Court Opinion

ID: 9419547
Source: CourtListenerOpinion
Date Created: 2023-08-02 22:50:06.925238+00
Date Added: 2024-06-11T17:22:18.856393
License: Public Domain

Mr. Justice Murphy,
concurring.
The economic discrimination against Negroes practiced by the Brotherhood and the railroad under color of Congressional authority raises a grave constitutional issue that should be squarely faced.
The utter disregard for the dignity and the well-being of colored citizens shown by this record is so pronounced as to demand the invocation of constitutional condemnation. To decide the case and to analyze the statute solely upon the basis of legal niceties,' while remaining mute and placid as to the obvious and oppressive deprivation of constitutional guarantees, is to make the judicial function something less than it should be.

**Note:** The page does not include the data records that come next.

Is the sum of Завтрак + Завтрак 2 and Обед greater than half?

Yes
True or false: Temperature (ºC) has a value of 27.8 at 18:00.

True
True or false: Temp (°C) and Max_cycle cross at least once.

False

The constitutional problem inherent in this instance is clear. Congress, through the Railway Labor Act, has conferred upon the union selected by a majority of a craft or class of railway workers the power to represent the entire craft or class in all collective bargaining matters. While such a union is essentially a private organization, its power to represent and bind all members of a class or craft is derived solely from Congress. The Act contains no language which directs the manner in which the bargaining representative shall perform its duties. But it cannot be assumed that Congress meant to authorize the representative to act so as to ignore rights guaranteed by-the Constitution. Otherwise the Act would bear the stigma of unconstitutionality under the Fifth Amendment in this respect. For that reason I am willing to read the statute as not permitting or allowing any actidn by the *209bargaining representative in the exercise of its delegated powers which would in effect- violate the constitutional rights of individuals.

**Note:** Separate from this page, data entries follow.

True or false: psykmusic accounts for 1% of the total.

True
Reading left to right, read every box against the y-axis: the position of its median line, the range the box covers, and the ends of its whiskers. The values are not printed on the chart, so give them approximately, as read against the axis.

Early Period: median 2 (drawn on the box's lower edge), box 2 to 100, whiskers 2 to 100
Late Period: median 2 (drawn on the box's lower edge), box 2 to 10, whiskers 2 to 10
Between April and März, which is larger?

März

If the Court’s construction of. the statute rests upon this basis, I agree. But I am not sure that such is the basis. Suffice it to say, however, that this constitutional issue cannot be lightly dismissed. The cloak of racism surrounding the actions of the Brotherhood in refusing membership to Negroes and in entering into and enforcing agreements discriminating against them, all under the guise of Congressional authority, still remains. No statutory interpretation can erase this ugly example of economic cruelty against colored citizens of the United States. Nothing can destroy the fact that the accident of birth has been used as the basis to abuse individual rights by an organization purporting to act in conformity with its Congressional mandate. Any attempt to interpret the Act must take that fact into account and must realize that the constitutionality of the statute in this respect depends upon the answer given.
The Constitution voices its disapproval whenever economic discrimination is applied under authority of law against any race, creed or color. A sound democracy cannot allow such discrimination to go unchallenged. Racism is far too virulent today to permit the slightest refusal, in the light of a Constitution that abhors it, to expose and condemn it wherever it appears in the course of a statutory interpretation.